The Werewolf Syndrome: Compulsive Bestial Slaughterers
The Full Moon Killer
In Italy, the so-called "Monster of Florence" stopped killing in 1985 after thirty-two victims had died over a period of seventeen years, most of them killed during the full moon. The "monster" seemed obsessed with couples in cars on deserted streets who were making love. All of them were shot through the window, and then the females were often mutilated; in some cases, their sex organs or breasts were removed with what appeared to be a sharp implement, such as a scalpel.
The first incident occurred, according to Lane and Gregg, in August 1968 when a man and his mistress were shot while they made out near a cemetery in the outskirts of Florence. The woman, Barbara Locci, was married, so her husband was tried, convicted, and sentenced to imprisonment. He had confessed but had then retracted his confession. No one believed the retraction, since he had a clear motive and he'd been leaving his home with a suitcase when police had arrived the day after the murder to question him. Then, six years later on September 14, 1974, another couple was shot outside Florence, and ballistics testing matched the bullet to the same Berreta that had shot the .22 caliber bullets that had killed the couple in 1968. The woman had been stabbed 96 times, clearly during frenzy.
Again, years went by before another such incident was linked to this offender. On June 6, 1981, a couple was killed and the woman's genitals were mutilated. Her vagina had been entirely cut out and removed. After that, the killer stepped up his pace. In 1983, using the same gun, he killed a pair of homosexual lovers, but they were not mutilated. Some officials speculate that he'd made a mistake.
After the last couple was murdered in 1985, with the man chased down and the woman horribly cut up, an assistant DA received an envelope containing strips of skin from the breast of the female, removed after she was shot. The Monster of Florence was clearly playing a game, but they were no closer to identifying him.
Over the years since 1968, investigators had questioned more than one hundred thousand people.

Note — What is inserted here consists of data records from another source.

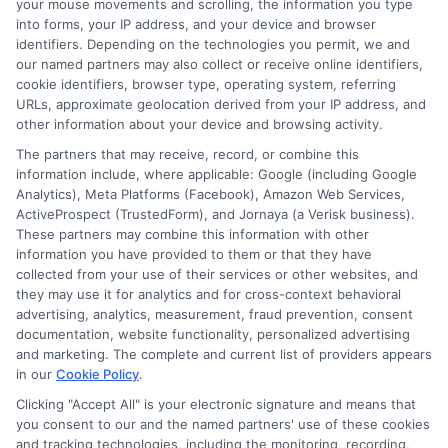
your mouse movements and scrolling, the information you type
can be the catalyst for turning your
into forms, your IP address, and your device and browser
dreams into reality, all while maintaining a
identifiers. Depending on the technologies you permit, we and
our named partners may also collect or receive online identifiers,
cheerful outlook on your financial journey.
cookie identifiers, browser type, operating system, referring
URLs, approximate geolocation derived from your IP address, and
other information about your device and browsing activity.
Choosing
ExpressCash
means opting
The partners that may receive, record, or combine this
for a personal loan experience that is
information include, where applicable: Google (including Google
fast, flexible, and focused on your
Analytics), Meta Platforms (Facebook), Amazon Web Services,
ActiveProspect (TrustedForm), and Jornaya (a Verisk business).
needs.
These partners may combine this information with other
information you have provided to them or that they have
collected from your use of their services or other websites, and
they may use it for analytics and for cross-context behavioral
advertising, analytics, measurement, fraud prevention, consent
documentation, website functionality, personalized advertising
and marketing. The complete and current list of providers appears
in our
Cookie Policy
.
Clicking "Accept All" is your electronic signature and means that
you consent to our and the named partners' use of these cookies
and tracking technologies, including the monitoring, recording,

Then, during the early 1990s they identified Pietro Pacciani, a 68-year-old farmer with a taxidermy hobby who had served a prison term for stabbing and stomping a man to death. He'd also sexually molested his own two daughters and was allegedly involved in an occult group.
Despite his claims of innocence and only slight circumstantial evidence against him, Pacciani was convicted for seven of the murders. But then he was freed on appeal. However, two of his associates, Mario Vanni and Giancarlo Lotti, were arrested and convicted for their part in five of the murders. A judge ordered a new trial for Pacciani, whom the public believed was guilty. Then, before his retrial, Pacciani died from a drug overdose, so the murders officially remain unsolved. There are sources that say that the two imprisoned men are innocent, but so far, no one else has been charged with the murders.
The fact that the incidents occurred under a full moon and were carried out in what appeared to be a bestial frenzy marks this series of crimes as similar to those committed by people who described themselves as driven by savage, wolf-like compulsions.